All told, It was really only 5 (sorta 6) slices of pizza. I’ve been known to easily down an entire small pie from my favorite pizzeria La Villa, but something about the accumulation of all these slices was debilitating.
I have a picture of me after all this was done that is so horrible that I can only share it privately.
Of course I’d do it again.
Just received from the padre di maestro:
Ciao figlio mio,
Just saw this and really enjoyed it. From a historical perspective (and you may not know this) the westward Italian migration to Harlem avenue, Melrose, Elmwood, Franklin and Schiller parks was largely fueled by Chicago Avenue Italians (some Taylor streeters too). Nottoli was the place your Nana bought sausage and the kids made fun of the old man grinding out meat in the window while slyly ogling the young girls. Italian deli fans either went to Riveriera or the now defunct (I think) Vesuvius. Ancona bakery ruled, kids spent all Saturday at the Alamo show (2 movies, 4 cartoons), women shopped pulling little carts; no one drove and everyone spoke Italian. We had no Polish, Greek or any other ethnic stores and I knew a handful of people that weren’t Italian until I went to High School.

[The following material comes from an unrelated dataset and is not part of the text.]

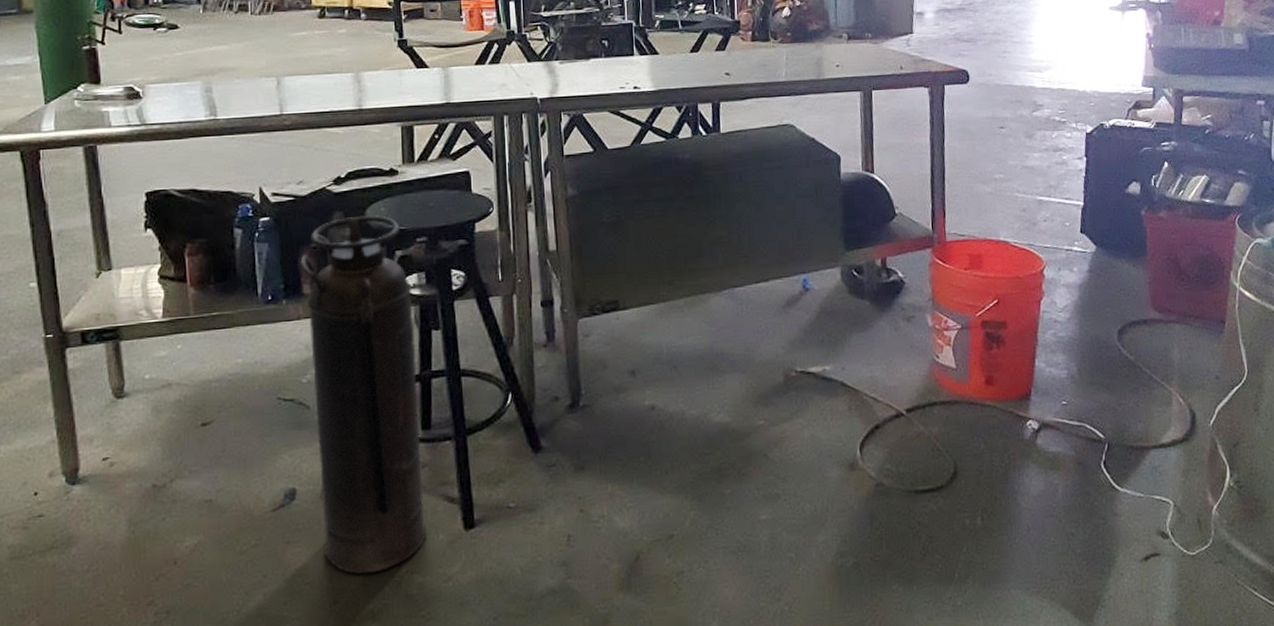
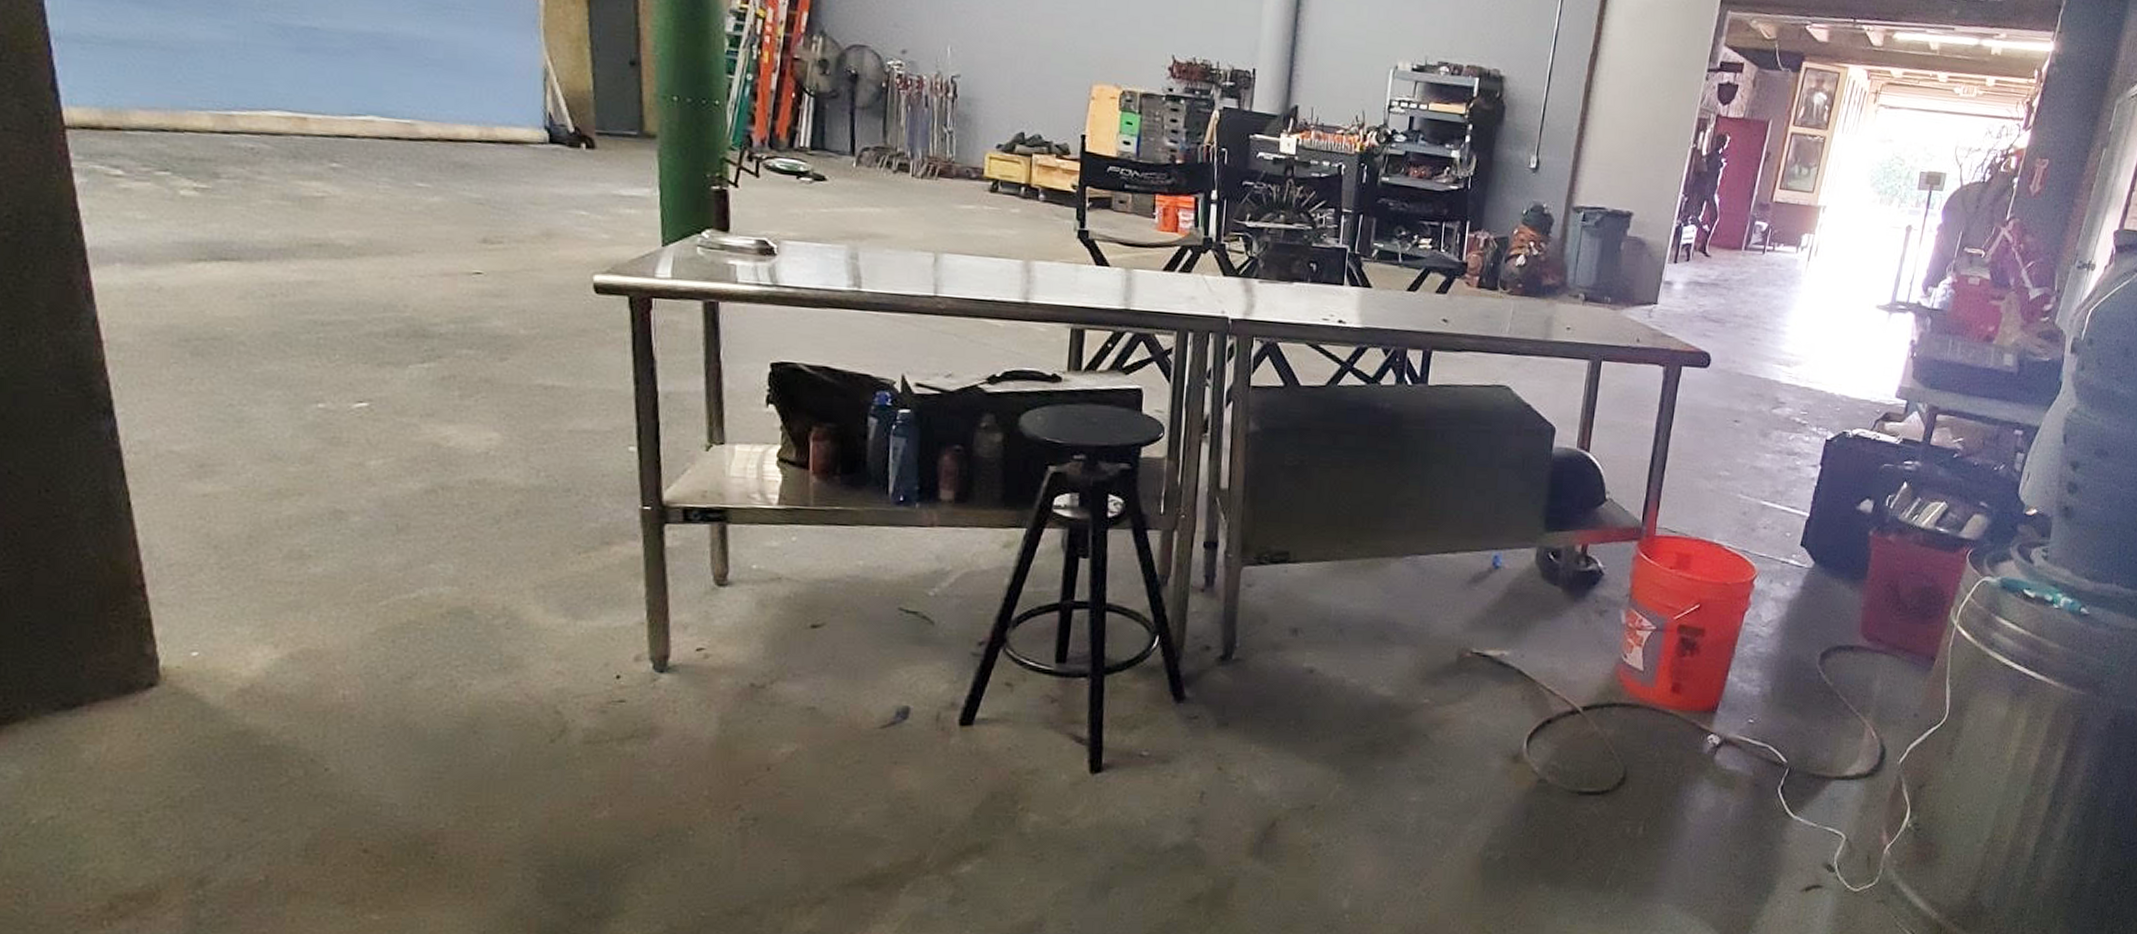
fire extinguisher: present [300,215,427,575] -> none [933,422,1063,806]

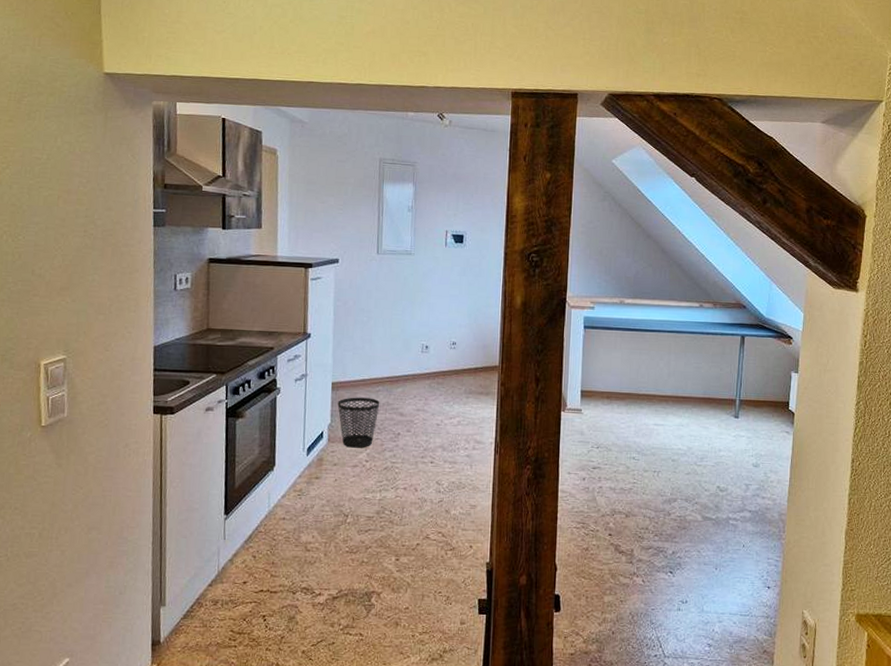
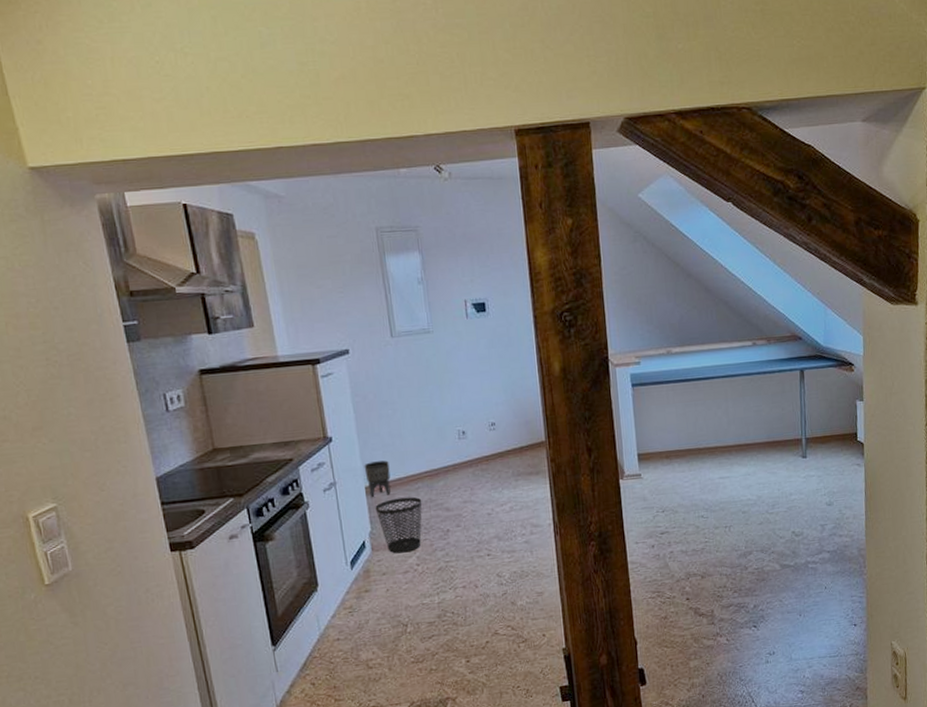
planter: none [334,361,357,393] -> present [364,460,391,497]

Chicago Avenue from Kedzie to Pulaski, Augusta to Franklin Boulevard was the greatest place to grow up and be poor without really knowing we were poor. The fire at Our Lady of Angels school which killed nearly 100 students and nuns was a major factor in breaking up the neighborhood as people who lost kids just wanted fresh starts. The real estate scum blockbusters preyed on racial fears causing more people to move and instill a hatred of blacks that has unfortunately remained with many of my peers to this day. When immigrants came they first stayed with relatives mostly in apartment buildings like the one we had growing up. Although economic success has scattered the Italians and melted us into the fabric of America, it’s great to see these little outposts. Amazingly of all the time I spent on Harlem I never found a pizza place that I liked although the long departed Margie’s beef was and remains my favorite beef joint.